- Angle, Jordan C;
- Morin, Timothy H;
- Solden, Lindsey M;
- Narrowe, Adrienne B;
- Smith, Garrett J;
- Borton, Mikayla A;
- Rey-Sanchez, Camilo;
- Daly, Rebecca A;
- Mirfenderesgi, Golnazalsdat;
- Hoyt, David W;
- Riley, William J;
- Miller, Christopher S;
- Bohrer, Gil;
- Wrighton, Kelly C
The current paradigm, widely incorporated in soil biogeochemical models, is that microbial methanogenesis can only occur in anoxic habitats. In contrast, here we show clear geochemical and biological evidence for methane production in well-oxygenated soils of a freshwater wetland. A comparison of oxic to anoxic soils reveal up to ten times greater methane production and nine times more methanogenesis activity in oxygenated soils.
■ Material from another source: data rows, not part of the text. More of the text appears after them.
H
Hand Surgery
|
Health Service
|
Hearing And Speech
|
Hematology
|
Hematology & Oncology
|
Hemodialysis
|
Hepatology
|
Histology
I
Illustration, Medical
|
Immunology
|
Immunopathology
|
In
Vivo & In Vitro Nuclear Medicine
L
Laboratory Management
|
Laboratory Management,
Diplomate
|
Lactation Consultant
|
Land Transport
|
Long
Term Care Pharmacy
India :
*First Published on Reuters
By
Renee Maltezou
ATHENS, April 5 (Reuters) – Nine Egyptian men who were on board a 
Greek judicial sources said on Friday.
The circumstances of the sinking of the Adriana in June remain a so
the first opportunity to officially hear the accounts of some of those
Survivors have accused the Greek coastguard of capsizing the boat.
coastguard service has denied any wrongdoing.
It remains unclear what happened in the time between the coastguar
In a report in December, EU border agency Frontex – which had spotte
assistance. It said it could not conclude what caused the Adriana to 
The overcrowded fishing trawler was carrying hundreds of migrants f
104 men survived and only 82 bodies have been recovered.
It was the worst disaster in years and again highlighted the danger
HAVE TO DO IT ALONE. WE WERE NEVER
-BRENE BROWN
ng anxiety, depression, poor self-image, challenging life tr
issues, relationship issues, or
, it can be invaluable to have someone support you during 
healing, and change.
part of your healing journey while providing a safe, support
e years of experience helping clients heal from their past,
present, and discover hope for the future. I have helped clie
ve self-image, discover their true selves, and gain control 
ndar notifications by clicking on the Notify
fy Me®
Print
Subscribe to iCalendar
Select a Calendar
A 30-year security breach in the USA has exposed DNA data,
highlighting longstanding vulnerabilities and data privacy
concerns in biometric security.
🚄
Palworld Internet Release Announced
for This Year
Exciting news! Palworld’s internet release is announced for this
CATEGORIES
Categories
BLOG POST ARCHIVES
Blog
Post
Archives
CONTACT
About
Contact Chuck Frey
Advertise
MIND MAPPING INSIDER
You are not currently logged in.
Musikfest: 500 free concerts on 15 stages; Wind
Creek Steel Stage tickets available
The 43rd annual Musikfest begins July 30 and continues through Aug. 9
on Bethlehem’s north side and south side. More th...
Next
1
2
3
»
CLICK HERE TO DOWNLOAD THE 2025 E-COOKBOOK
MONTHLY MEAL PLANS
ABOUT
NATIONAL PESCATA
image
Metagenomic and metatranscriptomic sequencing recover the first near-complete genomes for a novel methanogen species, and show acetoclastic production from this organism was the dominant methanogenesis pathway in oxygenated soils. This organism, Candidatus Methanothrix paradoxum, is prevalent across methane emitting ecosystems, suggesting a global significance. Moreover, in this wetland, we estimate that up to 80% of methane fluxes could be attributed to methanogenesis in oxygenated soils. Together, our findings challenge a widely held assumption about methanogenesis, with significant ramifications for global methane estimates and Earth system modeling.